The entire implementation fits in about 30 lines of code. The hash function is a single modulo operation, the linked list operations are textbook insert-search-delete, and the bucket array is just a standard array initialization. Clean, readable, and exactly what interviewers want to see.

The most common mistake is forgetting to handle key updates. When put(key, value) is called with a key that already exists, you must update the existing value rather than inserting a duplicate node. If you skip this check, subsequent get calls may return stale values and remove may only delete one of the duplicates.

Removing a non-existent key should be a no-op — do not throw an error or corrupt the list. Similarly, calling get on an empty map or on a key that was never inserted should return -1 cleanly. These are the edge cases that interviewers watch for because they reveal whether you handle boundary conditions carefully.

Heavy collisions are another edge case to consider. If many keys hash to the same bucket, the linked list in that bucket grows long and operations degrade toward O(n). This is why the choice of bucket count matters — a prime number reduces clustering. In an interview, mentioning load factor and dynamic resizing (rehashing) shows deeper understanding even if the problem does not require it.

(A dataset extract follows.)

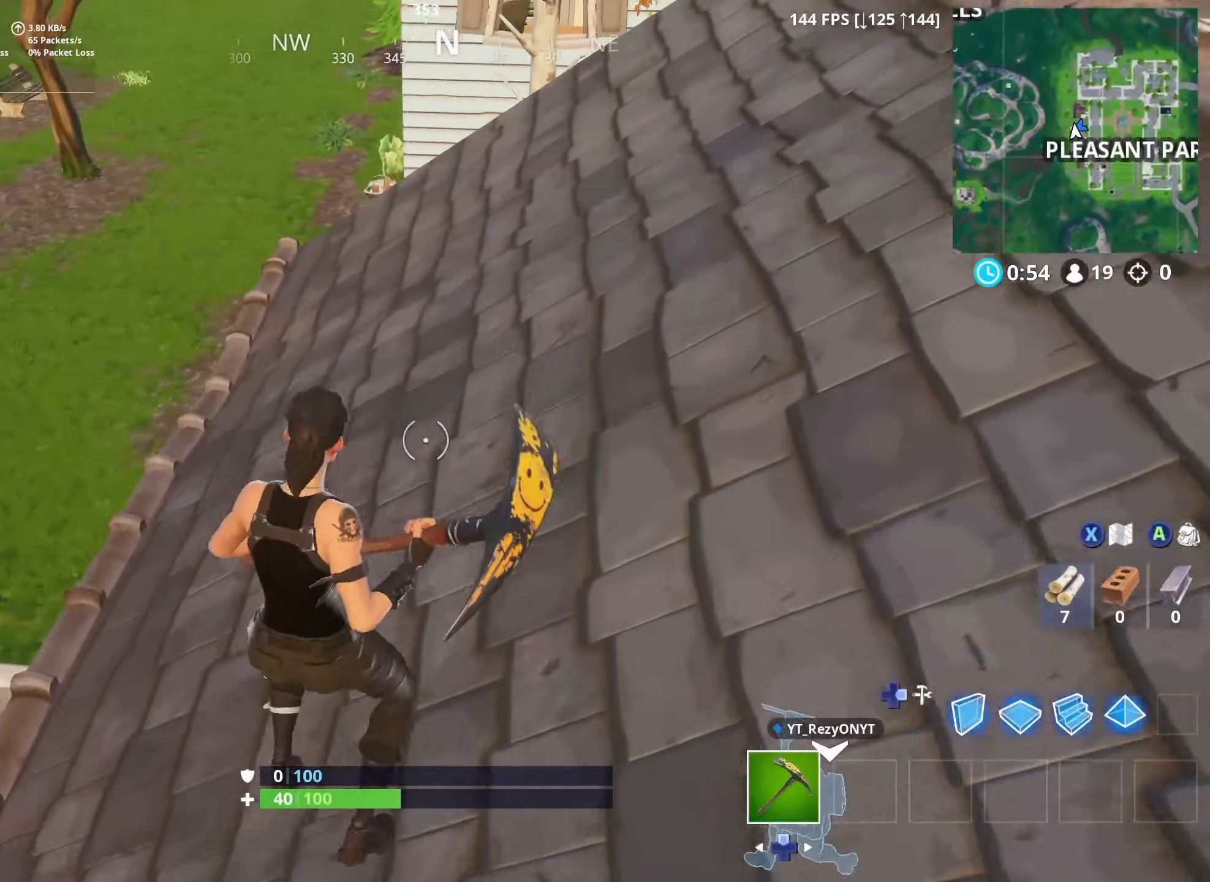
{"buttons": [], "left_stick": "up-left", "right_stick": "up-right", "events": [[317, "right_stick", "up-right"], [500, "left_stick", "up-left"]]}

Building a hash map from scratch solidifies three foundational concepts that appear across dozens of LeetCode problems. First, the hash function — the idea that you can map a large key space to a small index space using modulo arithmetic. This same concept powers solutions to problems like Group Anagrams (#49) and Subarray Sum Equals K (#560) where hash-based lookups transform brute force into optimal time.

Second, collision handling via chaining teaches you how linked lists work in practice. Traversing a chain to find, update, or delete a node is the same skill you need for problems like LRU Cache (#146) and Remove Nth Node From End (#19). The mechanics of pointer manipulation become second nature once you have built a chaining hash map.

Third, the load factor concept — the ratio of stored keys to bucket count — gives you intuition about when hash-based solutions are truly O(1) versus when they degrade. This understanding is critical for system design interviews where you need to reason about hash table performance at scale, and it directly connects to problems involving hash set design and frequency counting.

Design HashMap is a foundation problem. Master it once with YeetCode flashcards, and the pattern recognition carries forward into every hash-based problem you encounter. The internals stop being a mystery and start being a tool you can reason about confidently.